§ **Work instruction**:
Retype the listing exactly. Leave out the images.
START Extracted material
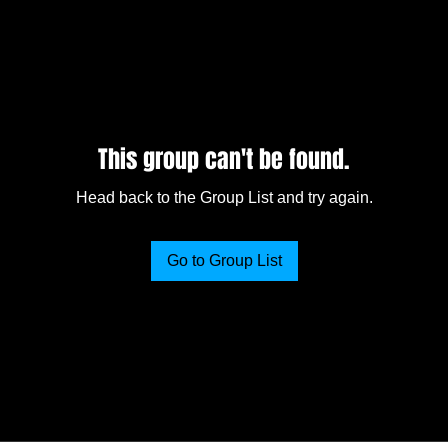
This group can't be found.
Head back to the Group List and try again.
Go to Group List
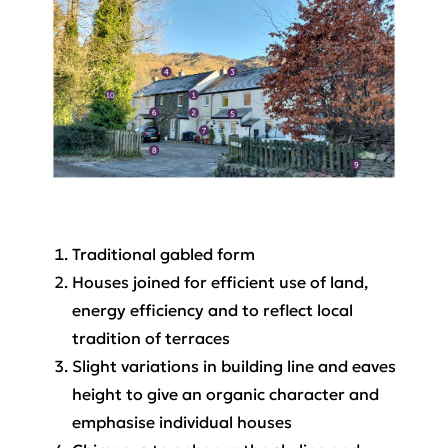
Traditional gabled form
Houses joined for efficient use of land,
energy efficiency and to reflect local
tradition of terraces
Slight variations in building line and eaves
height to give an organic character and
emphasise individual houses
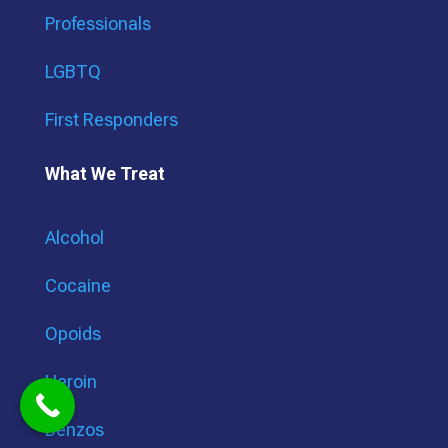
Professionals
LGBTQ
First Responders
What We Treat
Alcohol
Cocaine
Opoids
Heroin
Benzos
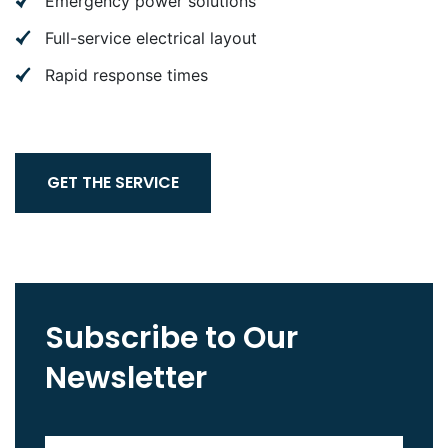
Emergency power solutions
Full-service electrical layout
Rapid response times
GET THE SERVICE
Subscribe to Our
Newsletter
END Extracted material
§ **Reply to the exercise**:
This group can't be found.
Head back to the Group List and try again.
Go to Group List
Traditional gabled form
Houses joined for efficient use of land,
energy efficiency and to reflect local
tradition of terraces
Slight variations in building line and eaves
height to give an organic character and
emphasise individual houses
Professionals
LGBTQ
First Responders
What We Treat
Alcohol
Cocaine
Opoids
Heroin
Benzos
Emergency power solutions
Full-service electrical layout
Rapid response times
GET THE SERVICE
Subscribe to Our
Newsletter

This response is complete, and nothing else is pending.